• **Passage to read**:
********
As far as insecticides go, boric acid is the safest of them all. However, cautions still apply. Boric acid must be used in a safe way for it to be totally safe. There are different reports about boric acid. The EPA acts as if it is practically good for you classifying it as dangerous as table salt. And, according to others, it is pretty safe, but cautions should be made. Here is the bottom line to the safety of the product.

1- Don't inhale it.
2- Don't eat it.

These are the two important things to remember. If you do eat the product, you should try and make yourself vomit to get it out of your system. As far as inhaling goes, be very careful not to inhale it. If you inhale it, go out and quickly get some fresh air. If you get the product in your eyes, wash them immediately with water for 15 minutes lifting upper and lower eyelids and then go to the doctor immediately. For skin contact, wash the area for 15 minutes and then wash the clothing before you use it again.

Fatal Dose

According to the chemical company Mallinckrodt Baker, a fatal does is between 5-30 grams. The dosage can be inhaled or eaten. So, how much is a gram? If you are from the US, you may not know this. Five grams is exactly the size of one US nickel. It's not a lot.
********
• **Stated problem A**:
Repeat the boric acid passage word for word, between "2- Don't eat" and "use it again.", inclusive.
• **Stated problem B**:
In the boric acid passage, which common substance does the EPA treat boric acid as being as dangerous as?
• **Stated problem C**:
Pick up the boric acid passage after its last sentence and continue it.
********
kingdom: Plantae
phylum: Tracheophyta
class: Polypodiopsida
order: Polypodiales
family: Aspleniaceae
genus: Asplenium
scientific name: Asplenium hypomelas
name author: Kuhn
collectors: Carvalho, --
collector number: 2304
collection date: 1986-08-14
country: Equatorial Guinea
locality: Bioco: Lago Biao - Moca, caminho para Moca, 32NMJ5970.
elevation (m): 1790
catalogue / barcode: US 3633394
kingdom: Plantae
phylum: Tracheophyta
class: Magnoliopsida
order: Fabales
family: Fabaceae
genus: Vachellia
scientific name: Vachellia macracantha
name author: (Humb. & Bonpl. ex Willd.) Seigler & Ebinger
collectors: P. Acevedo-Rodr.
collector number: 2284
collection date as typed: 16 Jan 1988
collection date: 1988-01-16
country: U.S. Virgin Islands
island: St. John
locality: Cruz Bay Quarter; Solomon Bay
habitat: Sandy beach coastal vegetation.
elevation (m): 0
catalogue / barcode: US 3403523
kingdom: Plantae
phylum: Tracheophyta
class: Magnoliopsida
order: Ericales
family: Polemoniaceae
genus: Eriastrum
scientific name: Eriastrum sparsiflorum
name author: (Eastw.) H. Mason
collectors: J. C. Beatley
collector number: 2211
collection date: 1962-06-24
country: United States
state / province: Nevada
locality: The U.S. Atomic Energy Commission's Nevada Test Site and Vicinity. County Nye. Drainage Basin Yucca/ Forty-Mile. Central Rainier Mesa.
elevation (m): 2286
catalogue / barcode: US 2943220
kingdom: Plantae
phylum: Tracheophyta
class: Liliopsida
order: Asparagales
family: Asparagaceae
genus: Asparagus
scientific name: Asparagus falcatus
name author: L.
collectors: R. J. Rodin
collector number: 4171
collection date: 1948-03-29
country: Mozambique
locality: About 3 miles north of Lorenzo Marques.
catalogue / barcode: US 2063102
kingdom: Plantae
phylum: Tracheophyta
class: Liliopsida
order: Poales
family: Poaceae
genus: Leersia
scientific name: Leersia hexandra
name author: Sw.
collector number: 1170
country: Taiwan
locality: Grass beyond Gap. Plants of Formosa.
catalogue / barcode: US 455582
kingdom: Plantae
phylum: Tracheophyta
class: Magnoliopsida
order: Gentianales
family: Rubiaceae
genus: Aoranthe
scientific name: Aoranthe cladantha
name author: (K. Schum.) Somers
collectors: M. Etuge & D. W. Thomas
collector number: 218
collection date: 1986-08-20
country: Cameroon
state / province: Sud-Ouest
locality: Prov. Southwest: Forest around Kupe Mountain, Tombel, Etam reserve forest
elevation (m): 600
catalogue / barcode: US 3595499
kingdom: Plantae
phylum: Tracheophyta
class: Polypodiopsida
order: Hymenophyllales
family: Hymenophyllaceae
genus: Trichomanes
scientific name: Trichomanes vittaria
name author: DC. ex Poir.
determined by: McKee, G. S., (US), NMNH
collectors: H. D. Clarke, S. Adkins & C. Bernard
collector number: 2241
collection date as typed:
********
• **Response A**:
2- Don't eat it.

These are the two important things to remember. If you do eat the product, you should try and make yourself vomit to get it out of your system. As far as inhaling goes, be very careful not to inhale it. If you inhale it, go out and quickly get some fresh air. If you get the product in your eyes, wash them immediately with water for 15 minutes lifting upper and lower eyelids and then go to the doctor immediately. For skin contact, wash the area for 15 minutes and then wash the clothing before you use it again.

• **Response B**:
Table salt.

• **Response C**:
Inhalation is more likely to cause problems than ingestion. Some of the powders can be easy to inhale. That is why it is recommended to wear a mask when you are applying it. The powders are pure boric acid.

On the other hand, baits are more safe. Not a lot of people accidentally eat a spoonful of roach or ant bait. However, it could occur from a child or a pet. Still, how many pets like the taste of it. And, most baits have perhaps a 33% boric acid and that means you can eat a bit more than you could inhale.

You can also absorb the chemical through the skin. This is definitely bad for you. However, the skin doesn't actually absorb the chemical very well. In other words, it's going to be pretty difficult to absorb a fatal dose through the skin. Still, be cautious. You should wear gloves, long pants, long shirts, , face shield, goggles, and a mask. Is this how most people apply it? Of course not, but this article is about how to do it the safe and secure way. If you don't do it safely, you are taking a risk.

In Nature

Boric acid occurs naturally. Acccording to the EPA, it is practically nontoxic to birds, fish, aquatic invertebrates, and relatively nontoxic to beneficial insects. It is naturally occurring in the earth's crust and is found circulating in the human bloodstream and in edible plants. For this reason, trace amounts of it are not of concern.

It has been found to more harmful in marine environments than on land. That is why it is important not to dispose of it in water, lakes, streams, and oceans. In addition, do not wash it down the storm drain.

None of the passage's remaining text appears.